***** Supplied material *****

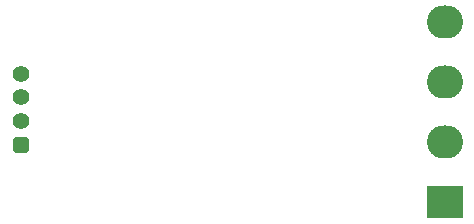
<source format=gbr>
G04*
G04 #@! TF.GenerationSoftware,Altium Limited,Altium Designer,23.0.1 (38)*
G04*
G04 Layer_Color=255*
%FSLAX25Y25*%
%MOIN*%
G70*
G04*
G04 #@! TF.SameCoordinates,C317ACD7-2F99-4A28-9CC3-B5CC64B43C24*
G04*
G04*
G04 #@! TF.FilePolarity,Positive*
G04*
G01*
G75*
%ADD41O,0.12000X0.11000*%
%ADD42R,0.12000X0.11000*%
%ADD43C,0.05512*%
G04:AMPARAMS|DCode=44|XSize=55.12mil|YSize=55.12mil|CornerRadius=13.78mil|HoleSize=0mil|Usage=FLASHONLY|Rotation=90.000|XOffset=0mil|YOffset=0mil|HoleType=Round|Shape=RoundedRectangle|*
%AMROUNDEDRECTD44*
21,1,0.05512,0.02756,0,0,90.0*
21,1,0.02756,0.05512,0,0,90.0*
1,1,0.02756,0.01378,0.01378*
1,1,0.02756,0.01378,-0.01378*
1,1,0.02756,-0.01378,-0.01378*
1,1,0.02756,-0.01378,0.01378*
%
%ADD44ROUNDEDRECTD44*%
D41*
X454506Y401494D02*
D03*
X454500Y421500D02*
D03*
X454467Y441533D02*
D03*
D42*
X454506Y381494D02*
D03*
D43*
X313000Y424311D02*
D03*
Y416437D02*
D03*
Y408563D02*
D03*
D44*
Y400689D02*
D03*
M02*

</source>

*****

# To do
Starting at the line above that contains "G04 Layer_Color=255*", repeat each line exactly up to and including the line that contains "1,1,0.02756,0.01378,-0.01378*", and stop there.

# Result of the exercise
G04 Layer_Color=255*
%FSLAX25Y25*%
%MOIN*%
G70*
G04*
G04 #@! TF.SameCoordinates,C317ACD7-2F99-4A28-9CC3-B5CC64B43C24*
G04*
G04*
G04 #@! TF.FilePolarity,Positive*
G04*
G01*
G75*
%ADD41O,0.12000X0.11000*%
%ADD42R,0.12000X0.11000*%
%ADD43C,0.05512*%
G04:AMPARAMS|DCode=44|XSize=55.12mil|YSize=55.12mil|CornerRadius=13.78mil|HoleSize=0mil|Usage=FLASHONLY|Rotation=90.000|XOffset=0mil|YOffset=0mil|HoleType=Round|Shape=RoundedRectangle|*
%AMROUNDEDRECTD44*
21,1,0.05512,0.02756,0,0,90.0*
21,1,0.02756,0.05512,0,0,90.0*
1,1,0.02756,0.01378,0.01378*
1,1,0.02756,0.01378,-0.01378*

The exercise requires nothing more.